Quando Federico II venne a sapere del fattaccio,  scatenò la sua ira di maschio alfa.

Minacciò subito di morte il paggio che, avvisato dalla sua amata, saltò in groppa ad un cavallo e fuggì, rifugiandosi nella boscaglia del monte Reventino.

La povera Ingrid venne rinchiusa nella stessa stanza dove in precedenza era stato confinato l’infelice figlio ribelle dell’imperatore.

La ragazza, per consolarsi, si affacciava alla finestra della sua prigione e guardava i luoghi che l’avevano vista felice e innamorata del suo Gerlando.

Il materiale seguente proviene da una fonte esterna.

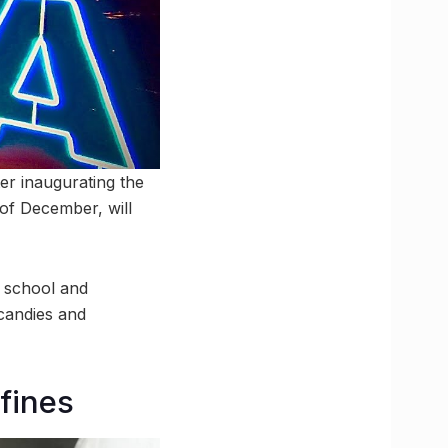
er inaugurating the
 of December, will
l school and
candies and
 fines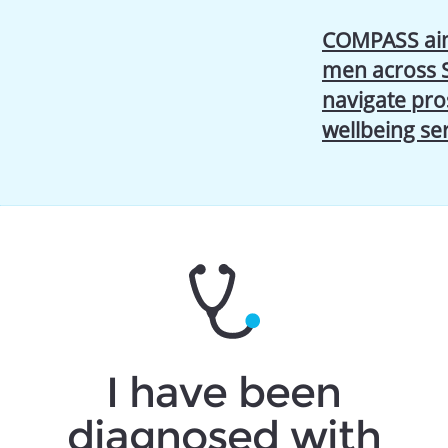
COMPASS aim
men across 
navigate pro
wellbeing se
I have been
diagnosed with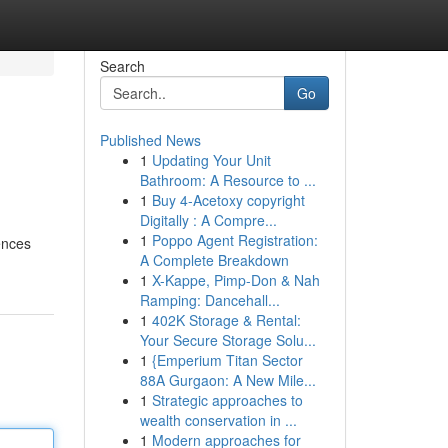
Search
Go
Published News
1
Updating Your Unit
Bathroom: A Resource to ...
1
Buy 4-Acetoxy copyright
Digitally : A Compre...
1
Poppo Agent Registration:
ences
A Complete Breakdown
1
X-Kappe, Pimp-Don & Nah
Ramping: Dancehall...
1
402K Storage & Rental:
Your Secure Storage Solu...
1
{Emperium Titan Sector
88A Gurgaon: A New Mile...
1
Strategic approaches to
wealth conservation in ...
1
Modern approaches for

Trascorso qualche mese dalla sua fuga, il paggio, venuto a conoscenza della sorte della sua amata, decise di tornare di nascosto per vederla. Così ogni notte sfidava il pericolo e, scendendo dal suo rifugio nei boschi, raggiungeva il castello e, per far sentire la sua presenza alla ragazza, le suonava la loro canzone d’amore.

Ingrid dal canto suo, quando faceva buio, posizionava sulla finestra della prigione  una lucerna  per fargli capire che lo stava aspettando e che lo avrebbe amato per sempre.

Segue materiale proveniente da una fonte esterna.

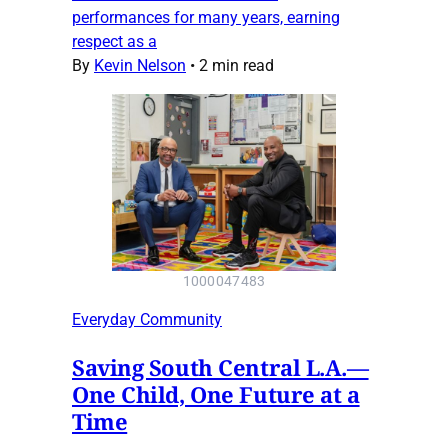
performances for many years, earning
respect as a
By
Kevin Nelson
•
2 min read
1000047483
Everyday Community
Saving South Central L.A.—
One Child, One Future at a
Time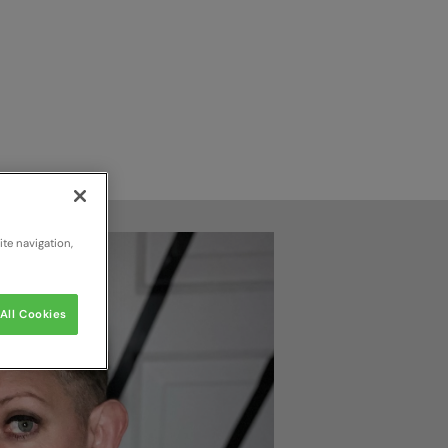
te navigation,
All Cookies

Anna ascoltava il racconto della zia con attenzione.  Ancora non conosceva questo sentimento, ne intuiva però la bellezza e la forza ancestrale che sentiva battere da qualche parte nelle vene dei polsi mentre stringeva le inferriate del balconcino. Gli occhi fissi sul maniero per cogliere le ombre del passato. L’Elvira le citava anche dei testimoni, per rendere la storia più misteriosa e avvincente, ma anche  il più credibile possibile. Le diceva quindi che molte persone anziane del rione San Teodoro conoscevano quella leggenda, anzi giuravano di aver visto più volte un lucignolo ardere  in un punto della rocca. Alcuni affermavano di aver sentito un sommesso parlottio durante le calde notti estive. Altri ancora di aver sentito grida di dolore.

Davanti agli occhi sgranati di Anna, mossa a compassione e temendo di aver esagerato un po’, la zia Elvira aggiustava il tiro e con aria saggia concludeva che forse si trattava solo della voce del vento che  scendeva in fretta dal monte Reventino, soffiando tra le pietre del castello.

Questa conclusione però non convinceva del tutto Anna  e in cuor suo sperava di poter vedere anche lei, almeno una volta, la luce flebile della lucerna brillare nella notte, ascoltare una canzone d’amore sussurrata,  e credere finalmente nell’impossibile.